CONSIGNE:
Réécrivez le passage de l'extrait fourni en commençant par « Inspiré d'une nouvelle » et en terminant par « catastrophe se prépare. », avec « catastrophe » remplacé par « tragédie ».

"C'est un film sur lequel j'avais envie de m'autoriser beaucoup de choses", indique le réalisateur Bertrand Bonello dans l'interview accordée à l'émission Vertigo le 12 février. Présenté en sélection officielle à la Mostra de Venise en 2023, son nouveau long métrage "La bête" est en effet un film complexe, étrange, fascinant et même déroutant.
Inspiré d'une nouvelle d'Henry James
2044: l'intelligence artificielle a pris le contrôle d'une société dans laquelle les émotions humaines sont devenues une menace. Pour s’en débarrasser, Gabrielle (Léa Seydoux) doit purifier son ADN en se replongeant dans ses vies antérieures, en 1910 et en 2014. Elle y retrouve Louis (George MacKay), son grand amour. Mais une peur l'envahit. Elle a le pressentiment qu'une catastrophe se prépare.

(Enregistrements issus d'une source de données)
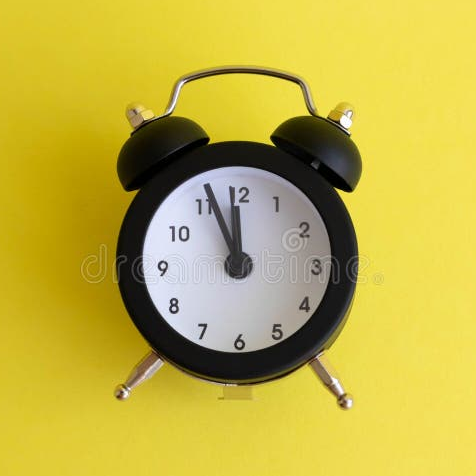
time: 11:56
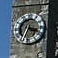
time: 3:34
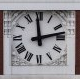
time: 12:12
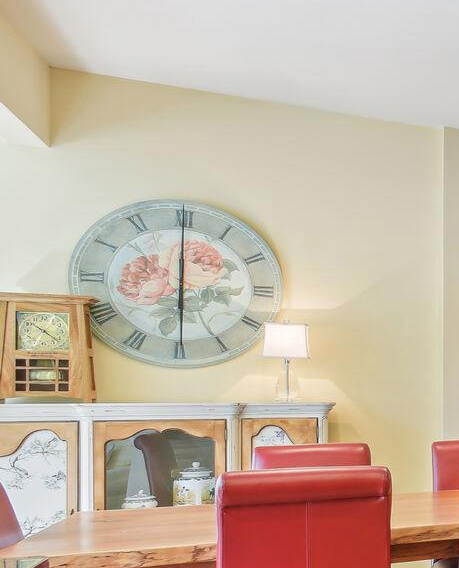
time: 6:00
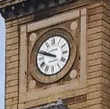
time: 9:48
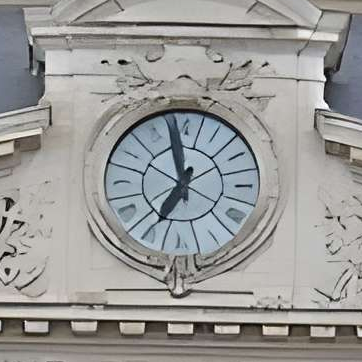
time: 6:57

RÉPONSE RÉDIGÉE:
Inspiré d'une nouvelle d'Henry James
2044: l'intelligence artificielle a pris le contrôle d'une société dans laquelle les émotions humaines sont devenues une menace. Pour s’en débarrasser, Gabrielle (Léa Seydoux) doit purifier son ADN en se replongeant dans ses vies antérieures, en 1910 et en 2014. Elle y retrouve Louis (George MacKay), son grand amour. Mais une peur l'envahit. Elle a le pressentiment qu'une tragédie se prépare.